Incoterms (International Commercial Terms) are international rules that define the terms of delivery for goods in international trade. They specify who is responsible for transportation, insurance, and customs clearance, as well as the point at which risks transfer from the seller to the buyer. The Incoterms rules were developed by the International Chamber of Commerce and are used worldwide to standardize contracts and reduce the risk of misunderstandings between parties.

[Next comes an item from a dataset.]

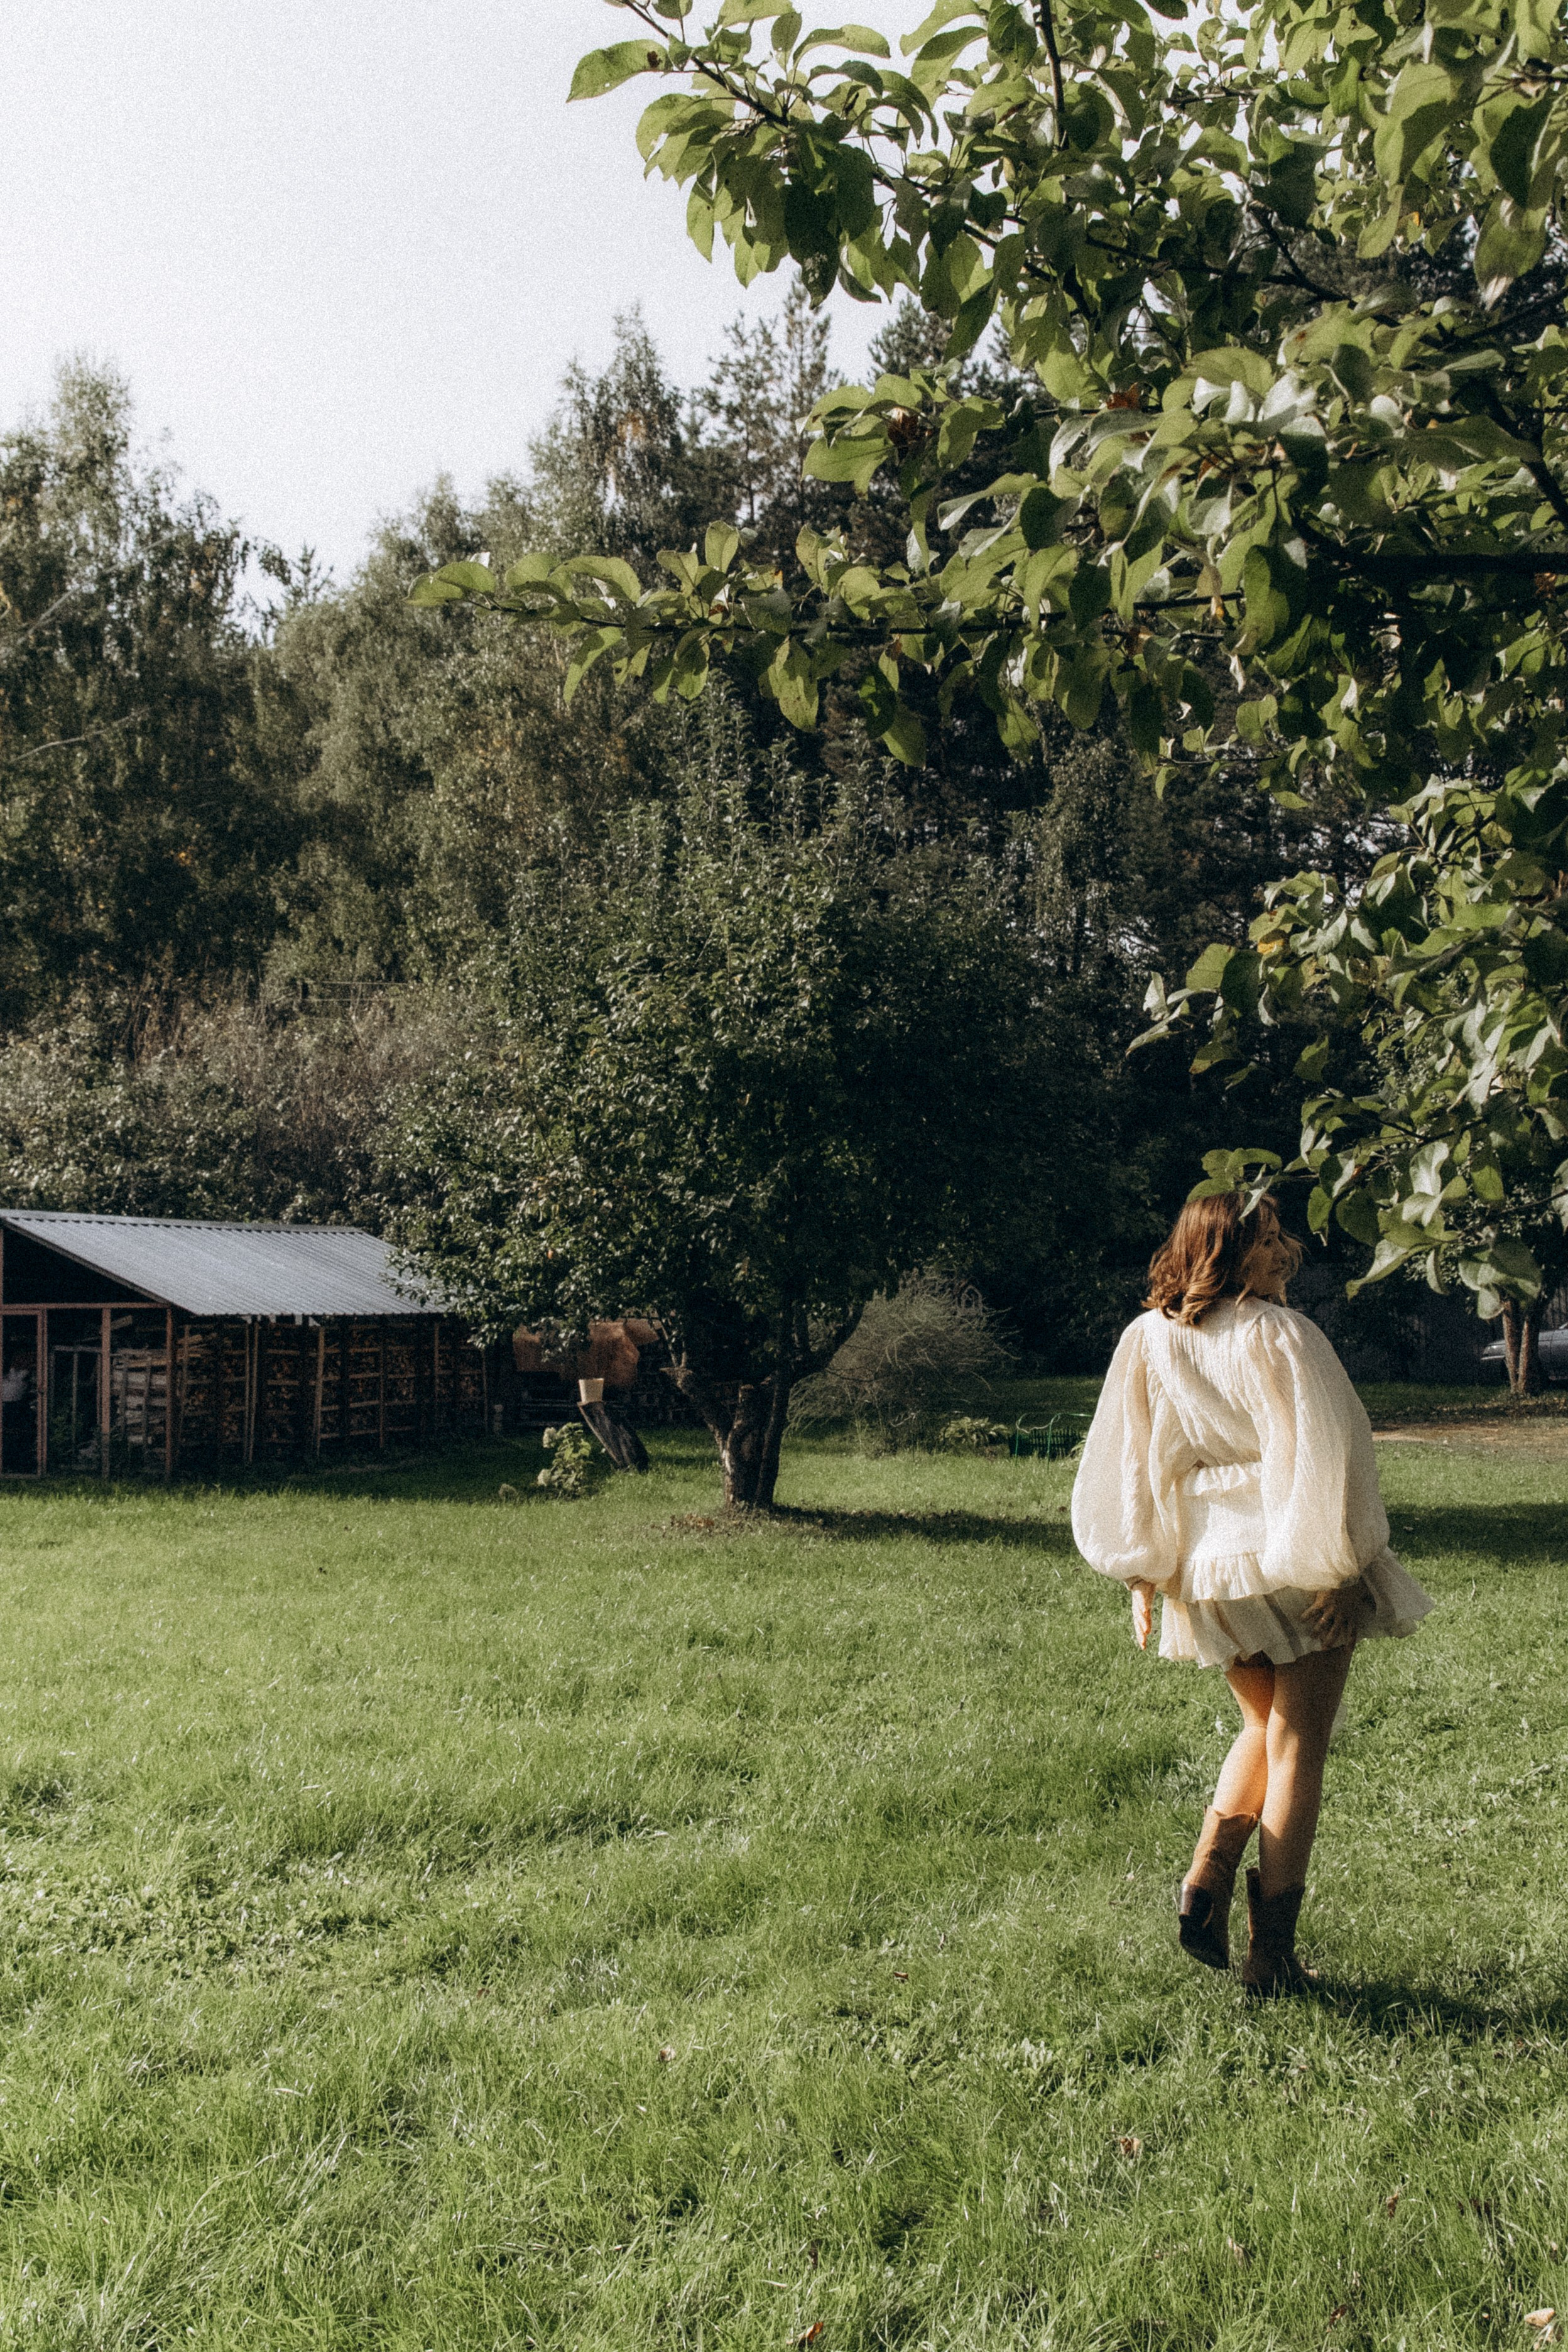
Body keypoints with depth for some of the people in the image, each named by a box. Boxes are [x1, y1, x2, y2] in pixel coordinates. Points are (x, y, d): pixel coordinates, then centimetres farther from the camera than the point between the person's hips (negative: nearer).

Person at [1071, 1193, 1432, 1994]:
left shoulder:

The latest edition is Incoterms 2020, which includes 11 rules categorized by mode of transport.

Incoterms

EXW

EXW (Ex Works) is the simplest term, under which the seller has minimal obligations. The seller merely makes the goods available at their premises or warehouse, with no obligation to load the goods or handle export formalities. All costs and risks, including transportation, customs clearance, and delivery, are borne by the buyer. This approach is advantageous for the seller but places a significant burden on the buyer, especially in international trade.

FCA

Under FCA (Free Carrier), the seller assumes greater responsibility. The seller delivers the goods to the carrier selected by the buyer at an agreed location—which may be the seller’s warehouse or another location. The seller is also responsible for export clearance. Risks transfer at the moment the goods are handed over to the carrier. This term is considered one of the most versatile and is frequently used for various modes of transport.

FAS

FAS (Free Alongside Ship) is used exclusively in maritime transport. The seller delivers the goods to the port of shipment and places them alongside the vessel. At this point, the risks transfer to the buyer, who then organizes loading, transportation, and further stages. This term is mainly used for bulk or oversized cargo.

FOB

Under FOB (Free On Board) terms, the seller is responsible for delivering the goods to the port and loading them onto the vessel. The risks transfer to the buyer once the goods pass the ship’s rail. This is one of the most commonly used terms in maritime trade, especially for commodities such as grain or metals.

CFR

In the case of CFR (Cost and Freight), the seller pays for transportation to the destination port, but the risks transfer to the buyer at the moment of shipment — after the goods are loaded onto the vessel. This means that although the seller covers transport costs, the buyer bears responsibility for the goods during transit.

CIF

CIF (Cost, Insurance and Freight) extends CFR terms by including mandatory cargo insurance provided by the seller. However, the insurance usually offers minimal coverage. As with CFR, the risks transfer after loading onto the vessel, but the buyer receives basic protection against potential losses during transportation.

CPT

Under CPT (Carriage Paid To), the seller pays for transportation to the agreed destination, but the risks transfer to the buyer as soon as the goods are handed over to the first carrier. This creates a key distinction between costs and risks: the seller pays for delivery but is not responsible for the goods in transit.

CIP

Similar to CPT, CIP (Carriage and Insurance Paid To) also includes insurance coverage provided by the seller. Unlike CIF, it requires a higher level of insurance coverage. This makes CIP safer for the buyer, especially in multimodal transportation.

DAP

Under DAP (Delivered at Place), the seller is responsible for organizing and covering the costs of delivering the goods to the specified destination. Risks transfer when the goods arrive and are ready for unloading. The buyer is responsible for import clearance and unloading.

DPU

DPU (Delivered at Place Unloaded) is the only term where the seller is responsible not only for delivery but also for unloading the goods at the destination. This means a higher level of responsibility for the seller and greater convenience for the buyer, who receives the goods already unloaded.

DDP

DDP (Delivered Duty Paid) represents the maximum obligation for the seller. In this case, the seller assumes all costs and risks, including transportation, insurance, customs clearance, and payment of duties and taxes. The buyer receives the goods ready for use without being involved in logistics processes.